WRITTEN INSTRUCTION: Copy out the records below word for word, from their first line through the line containing "scientific name: Linum tenuifolium", including that line, and stop there.

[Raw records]

* * * *

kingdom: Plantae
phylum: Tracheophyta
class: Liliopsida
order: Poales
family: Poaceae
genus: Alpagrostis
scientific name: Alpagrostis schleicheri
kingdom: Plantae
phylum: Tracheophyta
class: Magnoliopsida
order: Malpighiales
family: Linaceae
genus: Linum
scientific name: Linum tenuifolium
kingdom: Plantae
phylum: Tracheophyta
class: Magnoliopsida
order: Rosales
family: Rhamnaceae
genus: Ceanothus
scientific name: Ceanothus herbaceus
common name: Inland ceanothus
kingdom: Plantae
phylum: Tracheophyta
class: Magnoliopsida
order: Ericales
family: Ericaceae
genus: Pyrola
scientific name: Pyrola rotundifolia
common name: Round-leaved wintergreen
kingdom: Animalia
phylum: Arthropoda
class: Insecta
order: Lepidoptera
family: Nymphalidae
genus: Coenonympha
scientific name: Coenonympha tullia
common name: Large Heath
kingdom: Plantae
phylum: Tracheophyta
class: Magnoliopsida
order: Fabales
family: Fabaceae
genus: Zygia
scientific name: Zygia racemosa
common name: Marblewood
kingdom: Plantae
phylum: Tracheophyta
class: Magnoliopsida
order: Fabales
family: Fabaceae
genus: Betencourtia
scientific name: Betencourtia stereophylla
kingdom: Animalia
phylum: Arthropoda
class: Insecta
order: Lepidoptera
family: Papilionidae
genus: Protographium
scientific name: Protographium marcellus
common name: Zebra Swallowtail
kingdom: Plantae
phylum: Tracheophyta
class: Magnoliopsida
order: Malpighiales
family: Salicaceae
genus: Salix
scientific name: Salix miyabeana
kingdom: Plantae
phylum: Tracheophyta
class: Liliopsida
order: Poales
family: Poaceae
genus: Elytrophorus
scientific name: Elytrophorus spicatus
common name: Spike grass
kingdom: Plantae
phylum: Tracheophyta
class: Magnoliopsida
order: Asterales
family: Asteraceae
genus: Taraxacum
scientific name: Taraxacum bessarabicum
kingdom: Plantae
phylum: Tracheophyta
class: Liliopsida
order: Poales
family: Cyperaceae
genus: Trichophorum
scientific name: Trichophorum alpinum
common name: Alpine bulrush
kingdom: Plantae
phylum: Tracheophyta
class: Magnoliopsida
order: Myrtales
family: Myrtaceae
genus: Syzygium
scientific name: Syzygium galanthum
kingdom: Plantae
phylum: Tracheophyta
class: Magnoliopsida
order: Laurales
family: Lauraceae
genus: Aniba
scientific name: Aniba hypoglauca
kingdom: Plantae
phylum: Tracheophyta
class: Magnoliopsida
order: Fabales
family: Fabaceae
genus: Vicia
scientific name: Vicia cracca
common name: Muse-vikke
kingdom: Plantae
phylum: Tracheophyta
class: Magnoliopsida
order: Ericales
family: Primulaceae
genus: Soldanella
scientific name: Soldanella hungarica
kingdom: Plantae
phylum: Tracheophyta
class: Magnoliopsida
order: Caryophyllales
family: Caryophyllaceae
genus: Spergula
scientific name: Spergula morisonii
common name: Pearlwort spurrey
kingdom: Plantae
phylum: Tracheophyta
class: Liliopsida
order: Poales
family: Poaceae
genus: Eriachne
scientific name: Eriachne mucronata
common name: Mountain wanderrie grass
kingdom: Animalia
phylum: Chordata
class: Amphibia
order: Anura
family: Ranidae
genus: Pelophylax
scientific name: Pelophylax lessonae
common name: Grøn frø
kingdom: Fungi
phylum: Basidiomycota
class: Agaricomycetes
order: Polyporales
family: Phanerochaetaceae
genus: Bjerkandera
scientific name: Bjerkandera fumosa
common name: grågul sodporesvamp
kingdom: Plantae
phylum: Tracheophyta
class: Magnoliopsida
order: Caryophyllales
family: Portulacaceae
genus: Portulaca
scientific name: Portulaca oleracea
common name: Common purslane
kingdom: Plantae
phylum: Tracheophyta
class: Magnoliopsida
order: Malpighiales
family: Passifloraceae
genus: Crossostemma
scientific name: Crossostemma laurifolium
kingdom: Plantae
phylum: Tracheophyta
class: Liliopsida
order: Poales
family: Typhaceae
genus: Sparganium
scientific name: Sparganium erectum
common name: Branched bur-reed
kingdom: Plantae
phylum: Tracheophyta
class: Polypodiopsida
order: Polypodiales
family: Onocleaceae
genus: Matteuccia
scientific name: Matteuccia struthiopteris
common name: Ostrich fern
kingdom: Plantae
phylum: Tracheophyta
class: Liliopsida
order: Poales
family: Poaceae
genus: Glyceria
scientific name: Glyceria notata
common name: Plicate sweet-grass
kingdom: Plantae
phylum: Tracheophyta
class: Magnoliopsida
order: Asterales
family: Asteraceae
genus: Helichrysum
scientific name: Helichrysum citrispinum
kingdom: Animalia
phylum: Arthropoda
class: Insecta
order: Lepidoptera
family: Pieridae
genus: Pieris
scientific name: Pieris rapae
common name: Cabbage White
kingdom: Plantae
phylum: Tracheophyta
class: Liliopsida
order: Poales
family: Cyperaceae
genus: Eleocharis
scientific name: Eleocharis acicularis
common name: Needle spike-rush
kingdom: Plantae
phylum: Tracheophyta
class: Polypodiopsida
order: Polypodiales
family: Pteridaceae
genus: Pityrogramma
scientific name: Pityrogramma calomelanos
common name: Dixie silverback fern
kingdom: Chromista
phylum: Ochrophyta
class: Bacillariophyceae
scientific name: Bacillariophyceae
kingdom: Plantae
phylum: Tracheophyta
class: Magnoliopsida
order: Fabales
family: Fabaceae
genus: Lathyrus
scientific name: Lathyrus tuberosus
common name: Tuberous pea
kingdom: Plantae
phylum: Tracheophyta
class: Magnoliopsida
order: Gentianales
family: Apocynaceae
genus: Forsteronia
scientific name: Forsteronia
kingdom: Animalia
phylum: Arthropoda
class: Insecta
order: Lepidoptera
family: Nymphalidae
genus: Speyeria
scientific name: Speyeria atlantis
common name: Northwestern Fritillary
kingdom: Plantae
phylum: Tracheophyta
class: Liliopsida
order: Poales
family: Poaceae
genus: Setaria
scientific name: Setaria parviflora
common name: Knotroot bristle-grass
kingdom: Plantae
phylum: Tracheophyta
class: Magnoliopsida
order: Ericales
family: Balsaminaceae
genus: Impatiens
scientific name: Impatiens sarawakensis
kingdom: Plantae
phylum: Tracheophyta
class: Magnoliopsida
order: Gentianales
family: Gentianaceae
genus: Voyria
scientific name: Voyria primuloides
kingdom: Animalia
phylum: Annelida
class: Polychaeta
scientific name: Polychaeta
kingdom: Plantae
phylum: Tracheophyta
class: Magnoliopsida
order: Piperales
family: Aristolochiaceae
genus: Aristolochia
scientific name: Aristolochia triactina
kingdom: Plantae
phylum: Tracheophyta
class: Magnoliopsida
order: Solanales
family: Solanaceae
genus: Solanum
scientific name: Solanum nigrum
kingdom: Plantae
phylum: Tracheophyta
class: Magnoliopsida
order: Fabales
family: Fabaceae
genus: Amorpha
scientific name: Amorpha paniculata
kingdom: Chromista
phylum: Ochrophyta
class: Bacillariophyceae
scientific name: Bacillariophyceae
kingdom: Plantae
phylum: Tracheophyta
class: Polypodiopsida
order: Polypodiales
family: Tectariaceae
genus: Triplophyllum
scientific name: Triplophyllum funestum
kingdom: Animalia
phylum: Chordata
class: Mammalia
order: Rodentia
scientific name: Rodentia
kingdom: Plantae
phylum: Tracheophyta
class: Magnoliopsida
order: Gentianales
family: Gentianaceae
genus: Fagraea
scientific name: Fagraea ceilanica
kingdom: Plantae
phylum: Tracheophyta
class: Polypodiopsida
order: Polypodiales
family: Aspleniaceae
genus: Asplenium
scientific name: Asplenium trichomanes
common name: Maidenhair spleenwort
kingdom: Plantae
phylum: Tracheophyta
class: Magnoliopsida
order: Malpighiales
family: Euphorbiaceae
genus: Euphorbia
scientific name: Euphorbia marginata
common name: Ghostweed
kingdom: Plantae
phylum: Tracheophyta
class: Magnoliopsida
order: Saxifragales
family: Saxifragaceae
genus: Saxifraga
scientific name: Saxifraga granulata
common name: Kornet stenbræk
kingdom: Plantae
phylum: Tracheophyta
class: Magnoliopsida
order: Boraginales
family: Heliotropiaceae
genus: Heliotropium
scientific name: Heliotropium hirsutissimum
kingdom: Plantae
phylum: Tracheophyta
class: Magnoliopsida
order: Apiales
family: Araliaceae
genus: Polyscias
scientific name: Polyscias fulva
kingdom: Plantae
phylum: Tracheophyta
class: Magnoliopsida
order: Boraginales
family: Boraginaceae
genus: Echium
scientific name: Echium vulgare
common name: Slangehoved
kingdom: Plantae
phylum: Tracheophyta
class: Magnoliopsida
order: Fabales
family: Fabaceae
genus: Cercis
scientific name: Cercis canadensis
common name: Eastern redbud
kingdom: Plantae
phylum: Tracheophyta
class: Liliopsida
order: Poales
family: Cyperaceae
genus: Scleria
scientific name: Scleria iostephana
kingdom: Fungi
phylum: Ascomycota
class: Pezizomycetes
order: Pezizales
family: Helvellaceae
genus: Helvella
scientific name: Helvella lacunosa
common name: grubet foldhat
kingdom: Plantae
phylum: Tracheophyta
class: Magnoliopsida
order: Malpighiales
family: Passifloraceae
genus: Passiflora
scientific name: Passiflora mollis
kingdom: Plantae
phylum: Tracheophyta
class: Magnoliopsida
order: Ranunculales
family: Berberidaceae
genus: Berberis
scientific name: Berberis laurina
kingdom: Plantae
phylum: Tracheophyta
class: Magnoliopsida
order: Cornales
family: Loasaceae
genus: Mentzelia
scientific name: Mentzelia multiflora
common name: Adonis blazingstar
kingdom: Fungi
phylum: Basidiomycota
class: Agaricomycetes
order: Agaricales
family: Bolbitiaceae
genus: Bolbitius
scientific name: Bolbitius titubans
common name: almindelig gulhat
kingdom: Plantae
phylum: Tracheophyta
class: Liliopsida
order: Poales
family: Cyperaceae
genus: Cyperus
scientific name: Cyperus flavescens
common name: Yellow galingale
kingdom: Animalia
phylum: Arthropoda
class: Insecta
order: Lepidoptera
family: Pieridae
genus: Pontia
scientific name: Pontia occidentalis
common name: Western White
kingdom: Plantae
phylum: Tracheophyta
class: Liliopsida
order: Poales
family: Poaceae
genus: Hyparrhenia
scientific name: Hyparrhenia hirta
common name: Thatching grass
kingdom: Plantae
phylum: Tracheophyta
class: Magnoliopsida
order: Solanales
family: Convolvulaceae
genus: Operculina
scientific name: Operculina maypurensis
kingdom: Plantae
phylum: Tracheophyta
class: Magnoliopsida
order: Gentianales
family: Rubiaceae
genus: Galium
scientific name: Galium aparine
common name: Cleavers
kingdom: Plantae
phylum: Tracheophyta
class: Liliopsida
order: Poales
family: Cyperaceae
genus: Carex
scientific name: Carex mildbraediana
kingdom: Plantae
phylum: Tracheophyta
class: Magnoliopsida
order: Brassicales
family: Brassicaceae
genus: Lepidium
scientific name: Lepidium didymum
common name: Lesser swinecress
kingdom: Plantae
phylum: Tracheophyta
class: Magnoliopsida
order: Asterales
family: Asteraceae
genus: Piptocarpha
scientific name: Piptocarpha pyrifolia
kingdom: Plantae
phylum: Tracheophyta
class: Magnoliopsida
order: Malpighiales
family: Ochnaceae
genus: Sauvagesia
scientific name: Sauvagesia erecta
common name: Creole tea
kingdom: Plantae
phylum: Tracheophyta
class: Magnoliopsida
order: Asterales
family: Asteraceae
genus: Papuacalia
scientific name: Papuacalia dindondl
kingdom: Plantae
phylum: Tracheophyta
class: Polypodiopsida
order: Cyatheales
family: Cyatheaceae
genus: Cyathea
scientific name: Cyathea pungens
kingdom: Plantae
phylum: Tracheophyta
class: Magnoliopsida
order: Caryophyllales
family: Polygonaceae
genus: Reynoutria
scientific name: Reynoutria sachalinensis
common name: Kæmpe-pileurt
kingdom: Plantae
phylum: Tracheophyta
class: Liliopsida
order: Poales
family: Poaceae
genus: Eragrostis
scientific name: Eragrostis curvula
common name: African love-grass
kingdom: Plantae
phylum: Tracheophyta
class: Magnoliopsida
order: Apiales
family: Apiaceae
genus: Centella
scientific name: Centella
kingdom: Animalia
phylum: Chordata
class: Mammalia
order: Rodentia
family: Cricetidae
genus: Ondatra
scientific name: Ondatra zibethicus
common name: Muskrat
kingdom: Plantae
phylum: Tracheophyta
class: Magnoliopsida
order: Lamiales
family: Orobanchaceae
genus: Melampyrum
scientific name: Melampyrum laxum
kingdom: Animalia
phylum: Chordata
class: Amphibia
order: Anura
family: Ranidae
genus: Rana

* * * *

RESPONSE TO THE EXERCISE:
kingdom: Plantae
phylum: Tracheophyta
class: Liliopsida
order: Poales
family: Poaceae
genus: Alpagrostis
scientific name: Alpagrostis schleicheri
kingdom: Plantae
phylum: Tracheophyta
class: Magnoliopsida
order: Malpighiales
family: Linaceae
genus: Linum
scientific name: Linum tenuifolium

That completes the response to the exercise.